[[ PROVIDED INFORMATION, beginning ]]

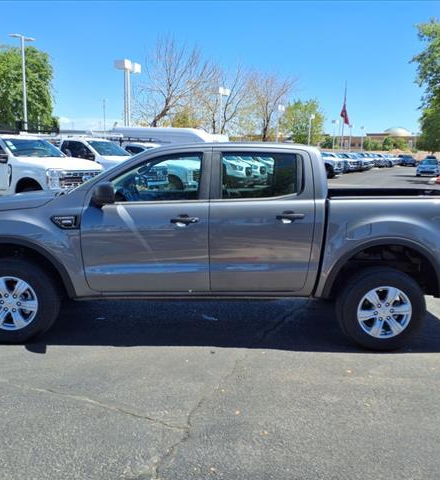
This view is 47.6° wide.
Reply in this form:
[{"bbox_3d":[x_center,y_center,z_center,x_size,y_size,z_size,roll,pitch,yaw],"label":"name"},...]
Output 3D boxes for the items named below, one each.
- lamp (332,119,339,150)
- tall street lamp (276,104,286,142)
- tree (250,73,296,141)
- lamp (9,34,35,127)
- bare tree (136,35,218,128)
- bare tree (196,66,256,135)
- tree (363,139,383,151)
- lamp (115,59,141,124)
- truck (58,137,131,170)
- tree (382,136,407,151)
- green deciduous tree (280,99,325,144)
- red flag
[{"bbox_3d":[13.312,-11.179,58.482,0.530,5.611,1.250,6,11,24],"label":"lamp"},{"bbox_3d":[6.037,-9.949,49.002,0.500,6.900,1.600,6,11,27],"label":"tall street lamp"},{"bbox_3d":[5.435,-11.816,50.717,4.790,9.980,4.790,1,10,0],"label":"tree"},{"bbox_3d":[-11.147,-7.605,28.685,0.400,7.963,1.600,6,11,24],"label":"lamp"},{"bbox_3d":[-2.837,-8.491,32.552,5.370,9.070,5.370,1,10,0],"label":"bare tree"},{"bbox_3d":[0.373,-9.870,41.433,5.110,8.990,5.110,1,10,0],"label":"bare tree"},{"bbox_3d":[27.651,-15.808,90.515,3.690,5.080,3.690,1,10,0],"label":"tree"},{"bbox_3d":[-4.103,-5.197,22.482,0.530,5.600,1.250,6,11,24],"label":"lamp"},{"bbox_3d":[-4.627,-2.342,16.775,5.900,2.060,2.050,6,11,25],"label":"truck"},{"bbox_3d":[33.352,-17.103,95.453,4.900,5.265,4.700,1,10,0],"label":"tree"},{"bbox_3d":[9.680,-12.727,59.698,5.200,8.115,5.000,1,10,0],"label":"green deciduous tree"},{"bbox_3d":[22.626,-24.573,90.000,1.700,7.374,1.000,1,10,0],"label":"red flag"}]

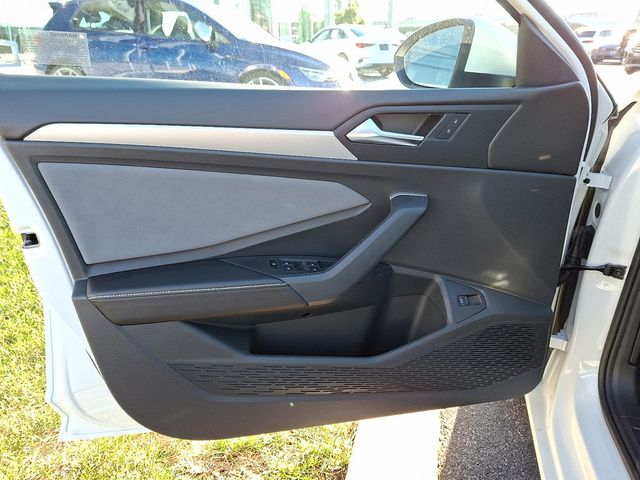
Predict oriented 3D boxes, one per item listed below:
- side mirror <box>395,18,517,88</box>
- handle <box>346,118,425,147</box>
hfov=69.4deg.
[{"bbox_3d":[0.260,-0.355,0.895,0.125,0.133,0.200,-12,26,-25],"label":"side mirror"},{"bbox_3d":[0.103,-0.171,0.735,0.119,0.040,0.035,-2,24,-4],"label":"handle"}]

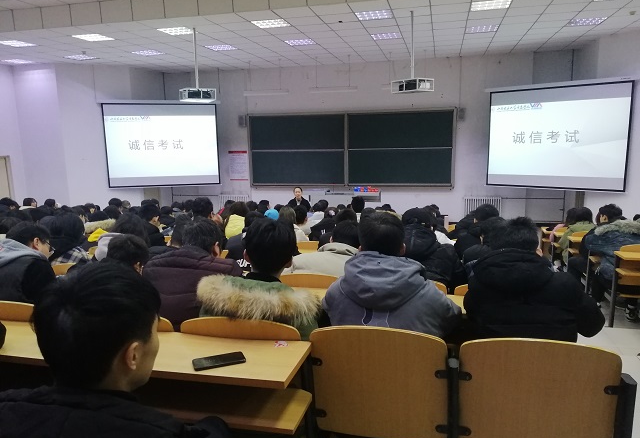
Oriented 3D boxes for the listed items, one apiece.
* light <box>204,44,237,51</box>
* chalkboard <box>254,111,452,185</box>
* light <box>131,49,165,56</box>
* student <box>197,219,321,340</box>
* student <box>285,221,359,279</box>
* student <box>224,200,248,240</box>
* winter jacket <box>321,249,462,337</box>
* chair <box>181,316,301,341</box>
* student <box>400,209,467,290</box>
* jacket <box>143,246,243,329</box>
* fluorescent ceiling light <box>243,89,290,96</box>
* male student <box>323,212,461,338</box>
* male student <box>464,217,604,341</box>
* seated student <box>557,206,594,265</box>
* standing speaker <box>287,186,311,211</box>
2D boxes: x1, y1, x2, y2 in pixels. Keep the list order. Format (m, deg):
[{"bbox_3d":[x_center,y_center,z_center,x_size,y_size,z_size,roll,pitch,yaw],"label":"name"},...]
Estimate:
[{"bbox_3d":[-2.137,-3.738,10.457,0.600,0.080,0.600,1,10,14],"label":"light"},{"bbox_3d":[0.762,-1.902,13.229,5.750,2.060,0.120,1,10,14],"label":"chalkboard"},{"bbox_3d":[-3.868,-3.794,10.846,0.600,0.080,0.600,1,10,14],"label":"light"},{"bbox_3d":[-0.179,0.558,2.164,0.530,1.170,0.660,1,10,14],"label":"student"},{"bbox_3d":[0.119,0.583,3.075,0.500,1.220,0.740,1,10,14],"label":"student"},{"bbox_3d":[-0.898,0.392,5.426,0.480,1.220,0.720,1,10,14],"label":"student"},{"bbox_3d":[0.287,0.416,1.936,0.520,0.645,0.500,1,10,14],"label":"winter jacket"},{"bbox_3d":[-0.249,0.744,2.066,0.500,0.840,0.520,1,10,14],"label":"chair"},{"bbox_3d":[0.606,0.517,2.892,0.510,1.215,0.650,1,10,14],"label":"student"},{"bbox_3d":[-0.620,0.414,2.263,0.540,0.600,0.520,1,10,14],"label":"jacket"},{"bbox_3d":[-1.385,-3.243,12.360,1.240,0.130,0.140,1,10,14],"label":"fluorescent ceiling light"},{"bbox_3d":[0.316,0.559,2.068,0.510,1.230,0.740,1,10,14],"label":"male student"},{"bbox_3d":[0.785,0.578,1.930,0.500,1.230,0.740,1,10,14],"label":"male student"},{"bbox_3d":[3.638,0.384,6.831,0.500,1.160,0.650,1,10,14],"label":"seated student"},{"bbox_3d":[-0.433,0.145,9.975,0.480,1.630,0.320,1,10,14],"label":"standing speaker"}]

[[ PROVIDED INFORMATION, end ]]
[[ PROVIDED INFORMATION, beginning ]]

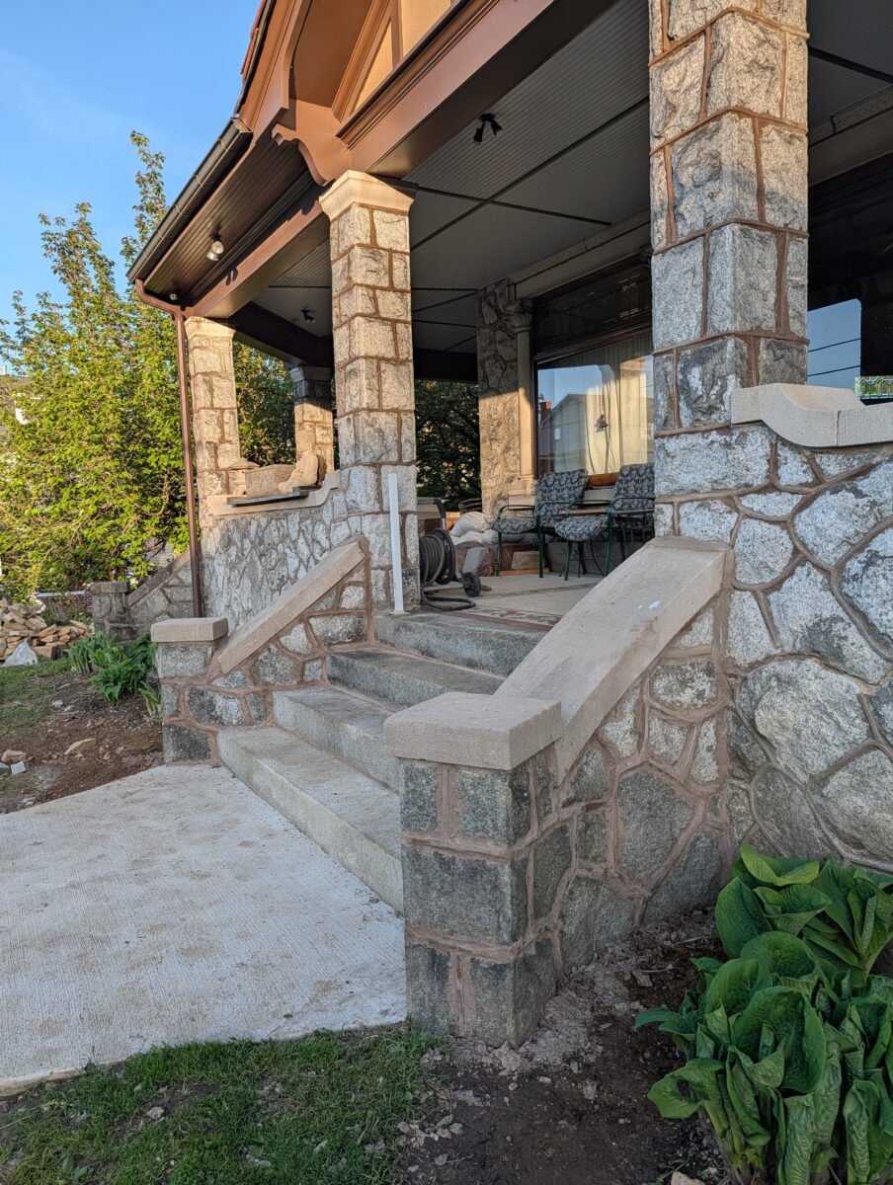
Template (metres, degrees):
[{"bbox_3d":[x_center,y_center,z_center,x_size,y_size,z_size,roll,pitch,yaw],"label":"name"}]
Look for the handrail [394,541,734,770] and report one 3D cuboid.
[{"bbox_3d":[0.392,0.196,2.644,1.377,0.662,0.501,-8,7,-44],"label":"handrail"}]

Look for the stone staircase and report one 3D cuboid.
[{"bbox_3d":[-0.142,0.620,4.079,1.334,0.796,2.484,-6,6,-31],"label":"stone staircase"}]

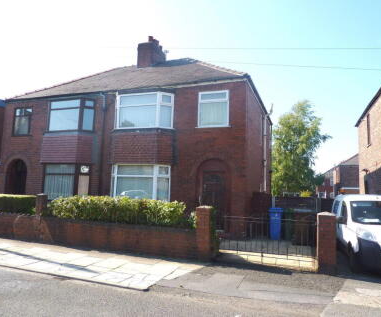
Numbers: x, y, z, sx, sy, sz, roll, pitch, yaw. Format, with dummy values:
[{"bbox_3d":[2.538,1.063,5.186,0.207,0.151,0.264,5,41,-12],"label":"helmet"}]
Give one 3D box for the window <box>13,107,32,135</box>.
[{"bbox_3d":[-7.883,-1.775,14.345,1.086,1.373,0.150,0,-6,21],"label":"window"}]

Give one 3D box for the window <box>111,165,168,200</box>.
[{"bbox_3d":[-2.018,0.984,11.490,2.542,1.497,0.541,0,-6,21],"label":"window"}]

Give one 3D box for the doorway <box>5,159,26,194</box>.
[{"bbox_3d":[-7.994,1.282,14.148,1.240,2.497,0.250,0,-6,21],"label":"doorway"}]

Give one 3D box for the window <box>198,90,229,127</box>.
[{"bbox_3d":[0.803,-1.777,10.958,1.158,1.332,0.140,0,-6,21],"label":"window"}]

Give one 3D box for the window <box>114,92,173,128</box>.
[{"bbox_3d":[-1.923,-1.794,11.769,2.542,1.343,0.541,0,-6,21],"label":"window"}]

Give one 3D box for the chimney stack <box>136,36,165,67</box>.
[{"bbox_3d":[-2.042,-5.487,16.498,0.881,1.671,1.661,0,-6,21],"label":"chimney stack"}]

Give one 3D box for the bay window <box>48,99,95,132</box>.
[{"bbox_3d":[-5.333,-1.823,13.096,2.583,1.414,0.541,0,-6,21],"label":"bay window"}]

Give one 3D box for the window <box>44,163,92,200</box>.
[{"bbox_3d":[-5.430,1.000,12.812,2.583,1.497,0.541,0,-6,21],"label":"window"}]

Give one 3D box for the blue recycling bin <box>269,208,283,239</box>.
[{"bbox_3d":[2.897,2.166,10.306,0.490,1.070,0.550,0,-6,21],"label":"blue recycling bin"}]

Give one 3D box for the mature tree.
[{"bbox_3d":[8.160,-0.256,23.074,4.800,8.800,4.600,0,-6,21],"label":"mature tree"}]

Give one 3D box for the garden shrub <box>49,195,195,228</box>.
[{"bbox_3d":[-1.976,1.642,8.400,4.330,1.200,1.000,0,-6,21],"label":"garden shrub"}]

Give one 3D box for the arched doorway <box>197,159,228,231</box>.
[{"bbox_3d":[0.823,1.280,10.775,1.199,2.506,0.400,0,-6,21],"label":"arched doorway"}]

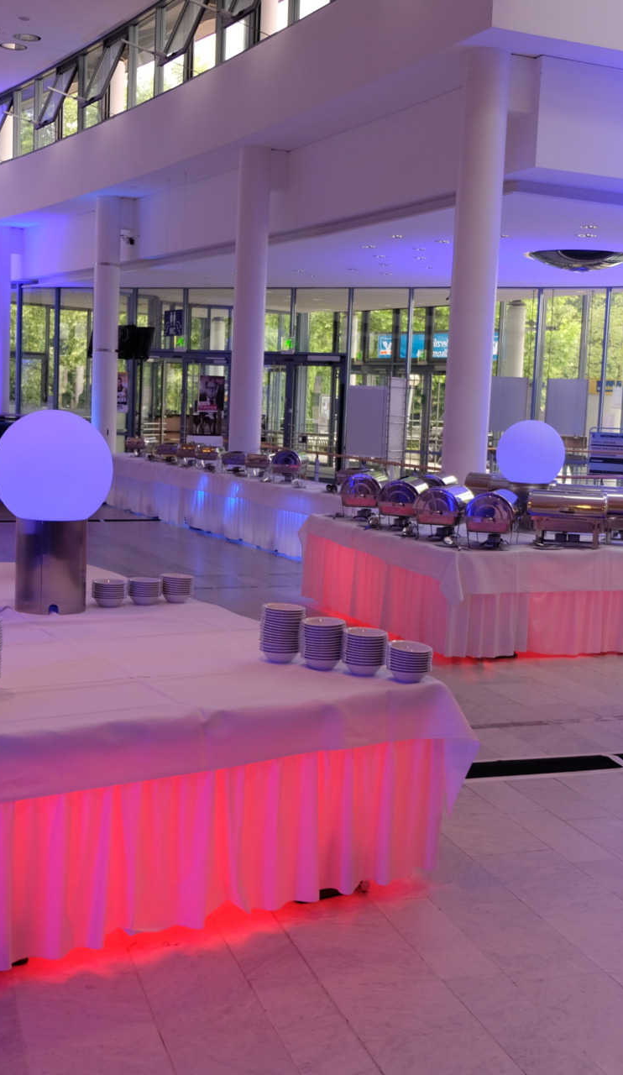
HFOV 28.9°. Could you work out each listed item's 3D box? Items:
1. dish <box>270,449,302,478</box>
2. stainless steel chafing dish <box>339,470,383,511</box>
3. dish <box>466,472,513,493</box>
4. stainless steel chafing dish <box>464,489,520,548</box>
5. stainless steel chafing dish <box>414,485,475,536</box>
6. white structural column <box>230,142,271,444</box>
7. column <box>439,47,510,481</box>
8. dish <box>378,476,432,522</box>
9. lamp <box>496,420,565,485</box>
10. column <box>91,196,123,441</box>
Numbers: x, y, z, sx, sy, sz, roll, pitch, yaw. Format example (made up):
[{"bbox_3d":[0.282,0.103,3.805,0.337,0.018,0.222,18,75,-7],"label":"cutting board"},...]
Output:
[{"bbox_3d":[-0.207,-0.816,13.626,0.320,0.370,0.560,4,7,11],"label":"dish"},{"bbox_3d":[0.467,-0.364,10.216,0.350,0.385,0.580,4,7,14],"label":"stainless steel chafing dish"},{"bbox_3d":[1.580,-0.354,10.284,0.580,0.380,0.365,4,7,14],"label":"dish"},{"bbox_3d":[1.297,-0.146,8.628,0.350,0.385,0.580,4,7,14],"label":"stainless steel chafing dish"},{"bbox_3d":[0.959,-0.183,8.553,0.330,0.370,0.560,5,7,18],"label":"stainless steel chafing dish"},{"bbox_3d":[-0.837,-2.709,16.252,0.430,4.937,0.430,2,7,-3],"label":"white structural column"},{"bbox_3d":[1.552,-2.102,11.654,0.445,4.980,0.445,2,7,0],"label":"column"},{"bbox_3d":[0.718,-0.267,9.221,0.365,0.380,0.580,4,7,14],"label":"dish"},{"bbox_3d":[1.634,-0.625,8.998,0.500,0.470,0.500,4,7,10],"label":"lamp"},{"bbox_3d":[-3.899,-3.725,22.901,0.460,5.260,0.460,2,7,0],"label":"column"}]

[[ PROVIDED INFORMATION, end ]]
[[ PROVIDED INFORMATION, beginning ]]

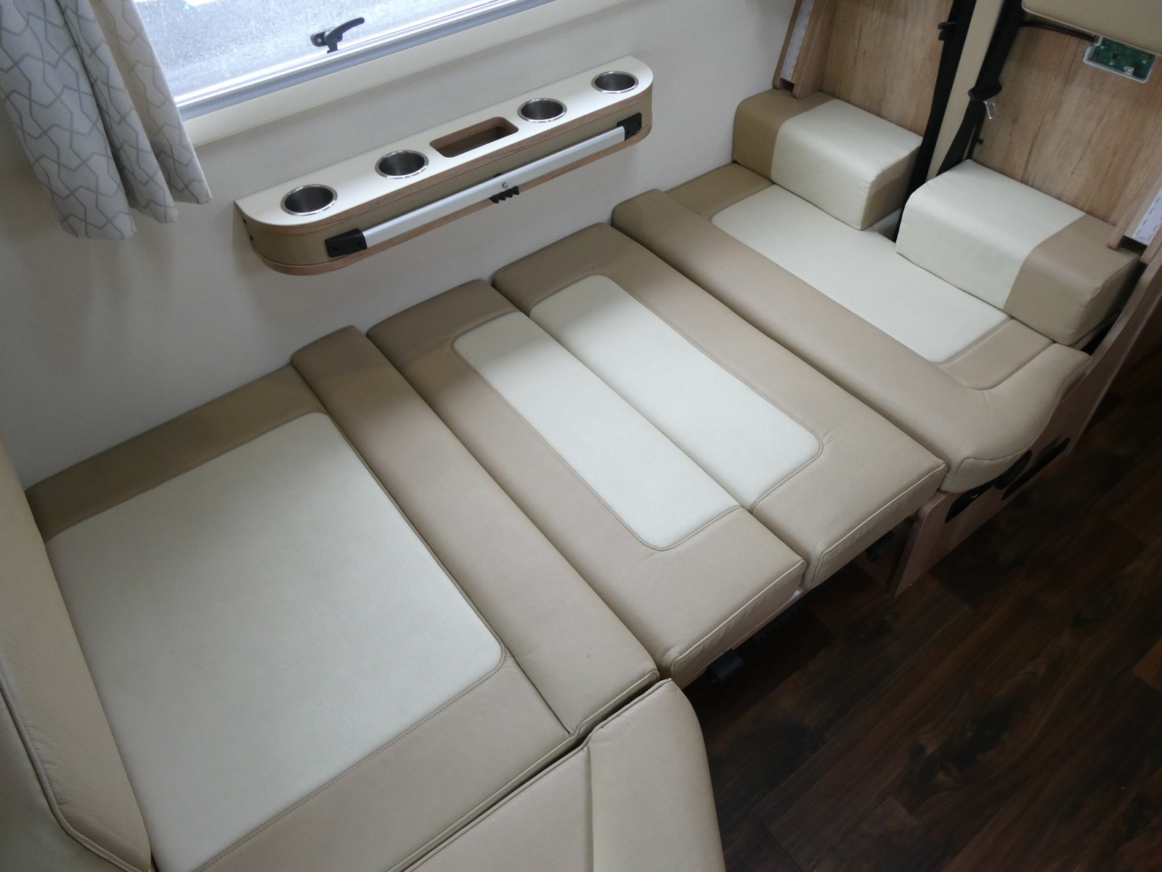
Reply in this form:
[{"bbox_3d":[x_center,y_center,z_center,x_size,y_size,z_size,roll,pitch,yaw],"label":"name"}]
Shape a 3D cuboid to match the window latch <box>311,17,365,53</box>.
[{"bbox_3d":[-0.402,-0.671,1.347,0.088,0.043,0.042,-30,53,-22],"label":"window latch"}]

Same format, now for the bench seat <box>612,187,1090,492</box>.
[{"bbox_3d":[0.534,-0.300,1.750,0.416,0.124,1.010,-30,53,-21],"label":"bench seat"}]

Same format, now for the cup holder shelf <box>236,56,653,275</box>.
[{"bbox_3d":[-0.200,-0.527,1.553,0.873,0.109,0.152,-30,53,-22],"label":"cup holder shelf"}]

[[ PROVIDED INFORMATION, end ]]

▶ **ASSIGNMENT**
How many of the lines above contain the string "chafing"? Reply with the number alone.

▶ **EXPECTED OUTPUT**
4